« Mes passions m’ont fait vivre, et mes passions m’ont tué », écrit Jean-Jacques Rousseau, dans Les confessions (Livre V). Toutefois, le compositeur le plus inspiré par la Passion du Christ se nomme Johann Sebastian Bach, et Akadêmia – qui fête en ce mois de mars ses trente ans ! – a sans doute contribué à asseoir la réputation de chef-d’œuvre du genre de sa Passion selon Saint Mathieu [lire notre chronique du 24 août 2011].
À la fin de l’été 2014, en l’église Saint-Genès des Carmes de Clermont-Ferrand, l’ensemble champenois a enregistré un nouveau disque-référence, incontournable, mêlant des extraits des deux Passions de Bach à un texte commandé au poète Jean-Pierre Siméon, lu ici par la comédienne Clotilde Mollet, Et ils me cloueront sur le bois (ce poème dramatique est paru aux Solitaires Intempestifs en 2013, année de création du projet lyrique offert ensuite sur les scènes pendant près de deux ans).
« Il va mourir il va mourir bientôt il le dit comment est-ce possible comment ? » Ouverte en incipit par cette brève annonce d’une mort imminente et acceptée, l’œuvre semble surtout empreinte de sérénité, de sagesse et d’amour, lancée à la recherche d’une poésie élémentaire au cœur du drame biblique si profond, ici habilement dépouillé. En alternance avec la lecture de plus en plus démonstrative, sobre mais forte, toute à voix nue, la musique entraîne d’abord dans un tourbillon choral sensuel, aux violons agités sur une basse continue glacée, de par l’angoissant Herr, unser Herrscher (début de la Passion selon Saint Jean, où il correspond à l’arrestation). Le récit se poursuit dans un admirable souci de beauté grave, notamment dans le chant, délicat, paisible et comme hanté, du contre-ténor Paulin Bündgen pour Du lieber Heiland du Buss und Reu (évoquant, dans la première partie de la Passion selon Saint Mathieu, les larmes de Marie versées tel un parfum sur « Jésus fidèle »).

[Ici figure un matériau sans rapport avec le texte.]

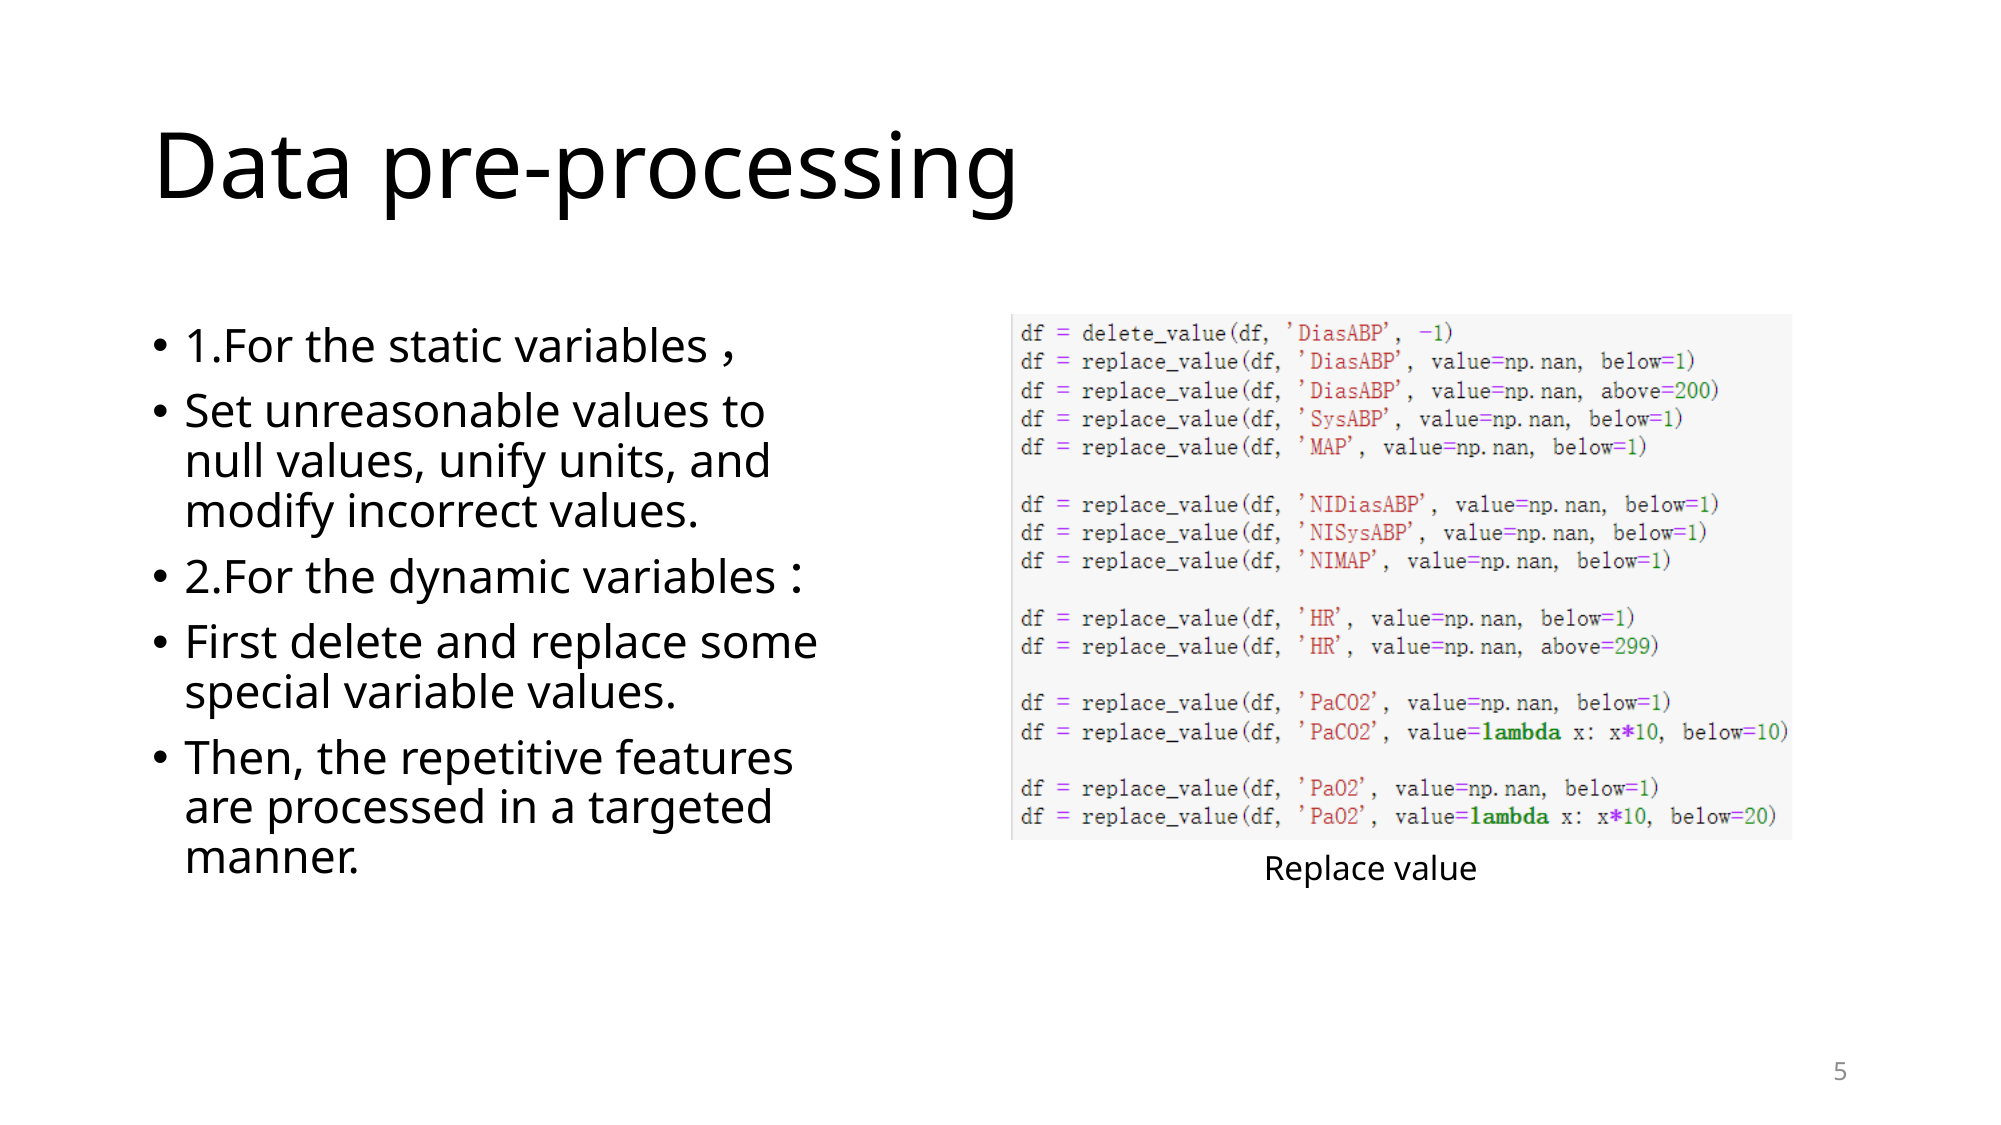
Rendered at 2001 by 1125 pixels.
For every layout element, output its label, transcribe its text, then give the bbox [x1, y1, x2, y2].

Au second disque, les émotions surnaturelles prennent le pas sur la destinée humaine, ainsi le déchirant message de pitié Erbarme dich (Passion selon Saint Mathieu, suivant le reniement de Pierre), petite merveille de l’orchestre et de Paulin Bündgen [lire notre chronique du 2 octobre 2013]. La musique s’anime encore un peu plus après le suicide de Judas, avec l’air Gebt mir meinen Jesum wieder (point d’exclamation de cette même Passion), offert par le baryton Benoît Arnould, au ton impératif et puissant [lire nos chroniques du 13 avril 2014 et du 28 août 2006]. Ainsi les voix se corsent pour mieux souligner l’héroïsme de Jésus, depuis les humiliations au palais de Caïphe jusqu’au trépas. Au triomphe de l’amour, le jeune soprano hongrois Emőke Baráth, souvent applaudie dans nos colonnes [lire nos chroniques du 12 janvier 2016, du 17 janvier 2014, du 9 juillet 2013 et du 16 août 2012, entre autres], atteint le sublime avec l’air Aus Liebe (à l’heure de la condamnation de Jésus par le peuple juif – Saint Mathieu), avant qu’au tombeau ne conclue en douceur le chœur final de la Passion selon Saint Jean, magnifique, rédempteur Ruht wohl, ihr heiligen Gebeine.
Expérimentale, cette passerelle à travers les arts et les langues l’est assurément. Le programme concocté par la cheffe Françoise Lasserre avec l’aide des mots Siméon nous entraîne dans une ambiance certes déconcertante, mais assez unique dans le genre baroque… et au delà. Avec Akadêmia, on tend vers l’accord parfait, l’amour universel.